What does what I wear have to do with falling asleep? You may ask. Well, quite a deal. This can contribute to you being too hot or too cold, if your pajamas are too tight, too big, too scratchy, etc. It’s vital to wear comfortable, light, soft, loose-fitting — well, not too loose — clothing.

On the subject of fabrics, bedding is something to consider as well. The right amount of blankets, the weight of the blankets, the correct number of pillows, and even material and/or texture of sheets all greatly affect your personal comfort levels.

Being the most comfortable you can in your night clothes and bedding will create a very welcome environment to sleep in.

4. Have pen and paper nearby

Often times we lie awake with continual thoughts, frets, and ideas whirling around our heads. How often have you almost fallen asleep to think of something you need to remember tomorrow, or a great idea that you swear you’ll remember in the morning — and then don’t?

Having a pan and paper — or equivalent — on your bed side table will allow you to jot down anything for your to-do list, things you don’t want to forget, and brilliant ideas before they slip away.

Solidifying your mix of thoughts in physical form is a great way to empty them from your head and be able to sleep assured you won’t forget anything or be kept up by lists and ideas.

3. Read comics

It may sound strange to be recommended to read comic strips specifically, but reading other books when you go to bed is a tricky thing. Either you get sleepy after one page and take ages to read through a book, having to reread what you missed when falling asleep, or you end up staying up hours and can’t stop reading.

Try to force yourself to put down the book at good stopping points or chapters in that case. Or, try reading something not so compelling and exciting that it will keep you awake. Save those for daytime reading. The alternative is reading something that’s lighter and broken up into sections such as comic strip books.

That way if you fall asleep easily while reading you won’t miss blocks of text that are vital plot-points to the story. And if you find yourself the type to read all night, you’ll have an option to stop after each comic. Depending on the comic you read, the topic is usually light and humorous, which will relax you even more.

2. Go to a mind space

This is a good practice to focus your mind if it’s overrun with swirling thoughts. If you find yourself lying awake, mind racing over and over again, try using that mind power to create a “mind space.”

Nature, gardens, or beaches are good spaces to imagine yourself in, but you can also conceptualize environments like outer space, a custom-built house, the city at night, or other place where you feel at ease, safe, peaceful, comforted, and focused.

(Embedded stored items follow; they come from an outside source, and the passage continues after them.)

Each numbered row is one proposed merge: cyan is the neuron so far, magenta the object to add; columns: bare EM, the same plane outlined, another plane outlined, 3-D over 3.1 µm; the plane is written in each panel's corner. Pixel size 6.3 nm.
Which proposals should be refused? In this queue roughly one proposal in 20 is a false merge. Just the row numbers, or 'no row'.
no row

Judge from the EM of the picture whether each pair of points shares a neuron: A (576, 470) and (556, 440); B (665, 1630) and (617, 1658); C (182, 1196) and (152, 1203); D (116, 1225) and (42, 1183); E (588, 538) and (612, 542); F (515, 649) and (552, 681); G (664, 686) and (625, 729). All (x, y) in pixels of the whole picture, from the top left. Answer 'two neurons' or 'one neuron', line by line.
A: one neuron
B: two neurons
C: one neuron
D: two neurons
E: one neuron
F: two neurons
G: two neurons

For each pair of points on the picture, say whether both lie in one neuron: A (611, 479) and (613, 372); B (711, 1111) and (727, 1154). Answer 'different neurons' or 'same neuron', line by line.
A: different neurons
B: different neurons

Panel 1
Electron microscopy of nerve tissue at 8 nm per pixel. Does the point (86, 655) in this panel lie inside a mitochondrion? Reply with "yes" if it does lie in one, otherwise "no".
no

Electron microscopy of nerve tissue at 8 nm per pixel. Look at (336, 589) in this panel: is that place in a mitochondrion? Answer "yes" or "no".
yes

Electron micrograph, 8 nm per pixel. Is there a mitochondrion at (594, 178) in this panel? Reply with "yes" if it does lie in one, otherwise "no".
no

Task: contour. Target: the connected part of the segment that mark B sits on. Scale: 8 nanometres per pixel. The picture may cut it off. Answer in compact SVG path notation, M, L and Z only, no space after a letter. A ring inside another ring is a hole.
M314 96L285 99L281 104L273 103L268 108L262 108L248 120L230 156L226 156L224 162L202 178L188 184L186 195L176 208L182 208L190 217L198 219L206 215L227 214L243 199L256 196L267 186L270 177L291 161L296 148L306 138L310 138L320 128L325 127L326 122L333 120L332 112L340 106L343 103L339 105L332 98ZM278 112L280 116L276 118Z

Literally build this personal space in your mind to as much detail as you need and revisit the area when you need something focusing and relaxing for your racing thoughts to fix on.

1. Think ahead

A good way to help you fall asleep — and an even better way to help you wake up — is to think ahead to what you’re planning to do tomorrow. Whether you have a to-do list, an event, or projects in mind, it will help you conclude the previous day with purpose for the next one.

Having plans already set will erase any uncertainly or anxiety about the future, which may be preventing you from sleeping easily. Even something as simple as deciding what you’ll have for breakfast tomorrow will give you assurance to sleep freely.

Already knowing what tomorrow will bring will help you jump out of bed with purpose the next morning with your already-decided plan, instead of rolling about in bed, delaying getting up and dozing, unsure what to do first. This will give you purpose to both close the day and to open the next one right away.